- _WHAT IS EXPECTED_
Copy all of the data that follows without altering a word.

- _STUDY MATERIAL_
>>

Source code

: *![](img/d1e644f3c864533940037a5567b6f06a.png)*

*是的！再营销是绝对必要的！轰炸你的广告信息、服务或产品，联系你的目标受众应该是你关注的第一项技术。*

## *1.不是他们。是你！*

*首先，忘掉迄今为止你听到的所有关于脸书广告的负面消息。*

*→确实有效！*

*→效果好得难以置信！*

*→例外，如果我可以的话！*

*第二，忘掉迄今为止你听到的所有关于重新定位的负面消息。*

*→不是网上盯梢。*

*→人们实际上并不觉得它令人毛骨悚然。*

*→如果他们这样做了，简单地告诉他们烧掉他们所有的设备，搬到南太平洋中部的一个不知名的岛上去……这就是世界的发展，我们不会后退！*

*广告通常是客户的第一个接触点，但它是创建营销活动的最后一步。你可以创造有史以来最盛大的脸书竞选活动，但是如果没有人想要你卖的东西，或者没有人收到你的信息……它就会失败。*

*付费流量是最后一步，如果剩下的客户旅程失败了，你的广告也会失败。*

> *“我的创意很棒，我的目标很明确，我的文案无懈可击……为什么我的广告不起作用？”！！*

<<

- _RESULT_
Source code

: *![](img/d1e644f3c864533940037a5567b6f06a.png)*

*是的！再营销是绝对必要的！轰炸你的广告信息、服务或产品，联系你的目标受众应该是你关注的第一项技术。*

## *1.不是他们。是你！*

*首先，忘掉迄今为止你听到的所有关于脸书广告的负面消息。*

*→确实有效！*

*→效果好得难以置信！*

*→例外，如果我可以的话！*

*第二，忘掉迄今为止你听到的所有关于重新定位的负面消息。*

*→不是网上盯梢。*

*→人们实际上并不觉得它令人毛骨悚然。*

*→如果他们这样做了，简单地告诉他们烧掉他们所有的设备，搬到南太平洋中部的一个不知名的岛上去……这就是世界的发展，我们不会后退！*

*广告通常是客户的第一个接触点，但它是创建营销活动的最后一步。你可以创造有史以来最盛大的脸书竞选活动，但是如果没有人想要你卖的东西，或者没有人收到你的信息……它就会失败。*

*付费流量是最后一步，如果剩下的客户旅程失败了，你的广告也会失败。*

> *“我的创意很棒，我的目标很明确，我的文案无懈可击……为什么我的广告不起作用？”！！*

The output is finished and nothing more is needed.